Psychology professor Robert McGrath discusses his research on important life skills for adolescents

April 12, 2023 — “There is a quiet revolution going on in educational systems all over the world,” says Robert McGrath, a long-time professor of psychology in FDU’s School of Psychology and Counseling. “In recent years, it has increasingly been recognized that life in the 21st century is going to continue to change dramatically. And navigating through those changes will require personal skills that are very different from academic subjects.”

Portrait of a man with gray hair, wearing a suit and tie.

Professor Robert McGrath

As such, McGrath and Alejandro Adler, dean of student life and wellbeing at Upper Canada College, Toronto, Ontario, discussed their recent research on the subject, “A Review of Life Skills and Their Measurability, Malleability, and Meaningfulness,” in a panel discussion at a Washington, D.C., conference hosted by the Inter-American Development Bank (IADB), a fund for the Caribbean and Latin America development.

“Skills for Youth: Investing in Human Capital in Latin America and the Caribbean,” was part of the United Nation’s International Day of Education. The conference featured ministers, high-level authorities of the region and international experts.

McGrath and Adler’s work considered 30 valuable life skills and examined their measurability, malleability (evidence that these skills can be changed or improved in an educational setting) and meaningfulness (having evidence that improving skills can change the lives of youth) to determine the 10 best, which, when taught, are most likely to result in demonstrable and valuable results in youth.

These skills are mindfulness; empathy and compassion; self-efficacy and self-determination; problem solving; critical thinking; goal orientation and goal completion; resilience and stress resistance; self-awareness; purposefulness; and self-regulation, self-control and emotion regulation.

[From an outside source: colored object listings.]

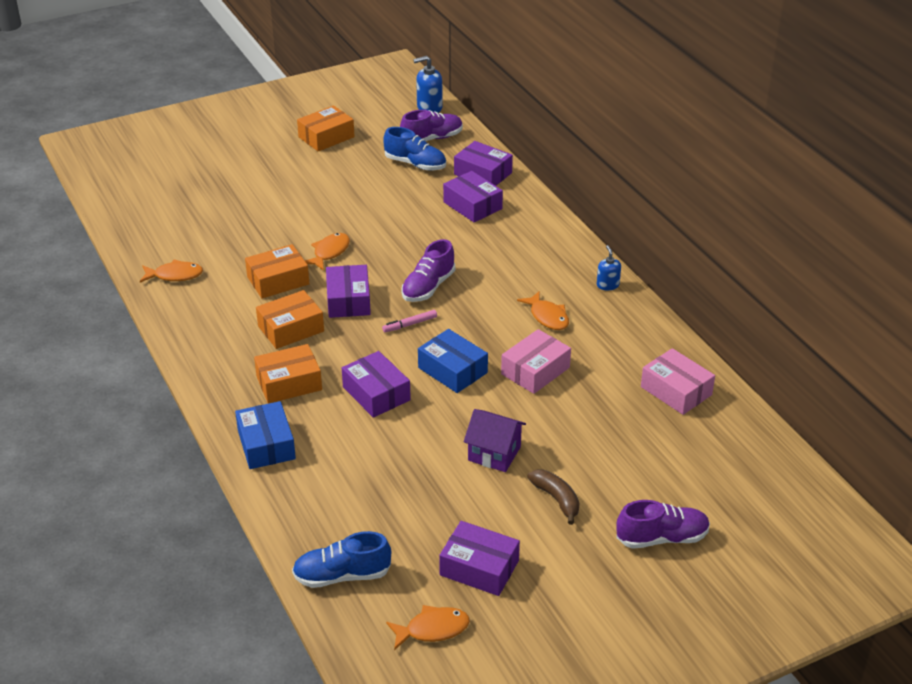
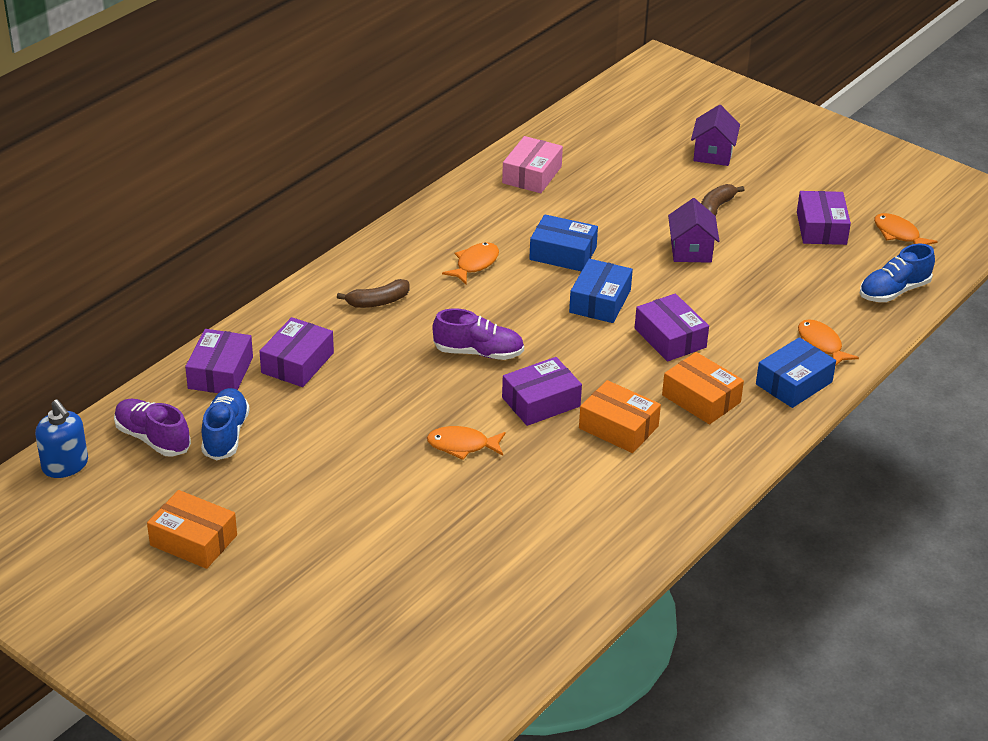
camera: 115 degrees left, 0 degrees up
orange fish [140,259,203,282] -> orange fish moved to [798,319,859,366]
orange box [245,244,309,298] -> none
blue shoe [292,531,391,588] -> blue shoe turned 90 degrees clockwise [860,244,935,302]
purple box [342,351,411,418] -> purple box turned 60 degrees counterclockwise [635,294,709,361]
pink marker [382,310,437,332] -> none
pink box [501,329,571,394] -> blue box [529,214,598,271]
blue soap dispenser [597,245,621,290] -> none
purple shoe [616,500,710,549] -> purple house [691,105,740,166]
none -> brown banana [337,279,410,308]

“We were really looking for those skills where there is a substantial body of evidence saying, ‘Yes, schools have the capacity to change these things,’” McGrath said in the panel discussion.

“I was happy that one of the skills that made it to the list was critical thinking. When we talk about life skills that really matter, that one is right up there,” McGrath said at the event. “The most effective critical-thinking programs had intentional instruction in critical thinking and also integrated it into every component of the curriculum.”

McGrath and Adler are working with IADB and the World Bank, which provides loans and grants to low- and middle-income countries around the world. “This is the first effort by these large institutions to develop a set of specific conclusions about what evidence-based life skills are associated with the strongest research support,” McGrath says.

“Despite billions of dollars devoted to programs around the world with very different goals,” he continues, “there is still very little known about what works best with which youth in which situations. We’re still just at the beginning of this exciting project, so where it will lead is still an adventure in the making.”